▶ _Records for the task_
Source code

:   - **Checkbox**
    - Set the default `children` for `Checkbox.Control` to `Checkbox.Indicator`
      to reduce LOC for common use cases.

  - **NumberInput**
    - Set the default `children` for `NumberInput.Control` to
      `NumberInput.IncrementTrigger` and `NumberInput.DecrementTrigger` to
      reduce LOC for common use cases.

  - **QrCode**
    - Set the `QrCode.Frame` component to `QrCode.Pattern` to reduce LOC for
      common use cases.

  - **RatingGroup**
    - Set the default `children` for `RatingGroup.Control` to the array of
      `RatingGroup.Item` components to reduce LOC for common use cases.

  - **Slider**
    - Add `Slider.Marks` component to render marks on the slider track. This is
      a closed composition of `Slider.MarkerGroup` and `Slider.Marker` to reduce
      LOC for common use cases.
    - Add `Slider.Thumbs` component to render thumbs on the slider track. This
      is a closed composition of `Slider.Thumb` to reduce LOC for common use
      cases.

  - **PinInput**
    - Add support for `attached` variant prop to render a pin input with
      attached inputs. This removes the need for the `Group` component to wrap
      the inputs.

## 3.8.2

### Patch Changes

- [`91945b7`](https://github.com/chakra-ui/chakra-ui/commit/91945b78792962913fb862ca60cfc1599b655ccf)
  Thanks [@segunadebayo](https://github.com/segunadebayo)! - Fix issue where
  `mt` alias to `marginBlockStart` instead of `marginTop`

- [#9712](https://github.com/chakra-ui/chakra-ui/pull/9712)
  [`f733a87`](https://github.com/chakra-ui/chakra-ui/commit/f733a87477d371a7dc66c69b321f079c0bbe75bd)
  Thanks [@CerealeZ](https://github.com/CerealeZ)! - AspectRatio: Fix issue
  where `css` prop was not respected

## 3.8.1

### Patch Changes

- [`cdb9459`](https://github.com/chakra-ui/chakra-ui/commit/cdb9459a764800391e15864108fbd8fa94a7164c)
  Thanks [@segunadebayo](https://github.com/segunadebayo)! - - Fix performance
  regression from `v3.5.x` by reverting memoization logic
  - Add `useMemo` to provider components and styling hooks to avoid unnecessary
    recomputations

▶ _Exercise description_
Return every line above unchanged.

▶ _Response_
Source code

:   - **Checkbox**
    - Set the default `children` for `Checkbox.Control` to `Checkbox.Indicator`
      to reduce LOC for common use cases.

  - **NumberInput**
    - Set the default `children` for `NumberInput.Control` to
      `NumberInput.IncrementTrigger` and `NumberInput.DecrementTrigger` to
      reduce LOC for common use cases.

  - **QrCode**
    - Set the `QrCode.Frame` component to `QrCode.Pattern` to reduce LOC for
      common use cases.

  - **RatingGroup**
    - Set the default `children` for `RatingGroup.Control` to the array of
      `RatingGroup.Item` components to reduce LOC for common use cases.

  - **Slider**
    - Add `Slider.Marks` component to render marks on the slider track. This is
      a closed composition of `Slider.MarkerGroup` and `Slider.Marker` to reduce
      LOC for common use cases.
    - Add `Slider.Thumbs` component to render thumbs on the slider track. This
      is a closed composition of `Slider.Thumb` to reduce LOC for common use
      cases.

  - **PinInput**
    - Add support for `attached` variant prop to render a pin input with
      attached inputs. This removes the need for the `Group` component to wrap
      the inputs.

## 3.8.2

### Patch Changes

- [`91945b7`](https://github.com/chakra-ui/chakra-ui/commit/91945b78792962913fb862ca60cfc1599b655ccf)
  Thanks [@segunadebayo](https://github.com/segunadebayo)! - Fix issue where
  `mt` alias to `marginBlockStart` instead of `marginTop`

- [#9712](https://github.com/chakra-ui/chakra-ui/pull/9712)
  [`f733a87`](https://github.com/chakra-ui/chakra-ui/commit/f733a87477d371a7dc66c69b321f079c0bbe75bd)
  Thanks [@CerealeZ](https://github.com/CerealeZ)! - AspectRatio: Fix issue
  where `css` prop was not respected

## 3.8.1

### Patch Changes

- [`cdb9459`](https://github.com/chakra-ui/chakra-ui/commit/cdb9459a764800391e15864108fbd8fa94a7164c)
  Thanks [@segunadebayo](https://github.com/segunadebayo)! - - Fix performance
  regression from `v3.5.x` by reverting memoization logic
  - Add `useMemo` to provider components and styling hooks to avoid unnecessary
    recomputations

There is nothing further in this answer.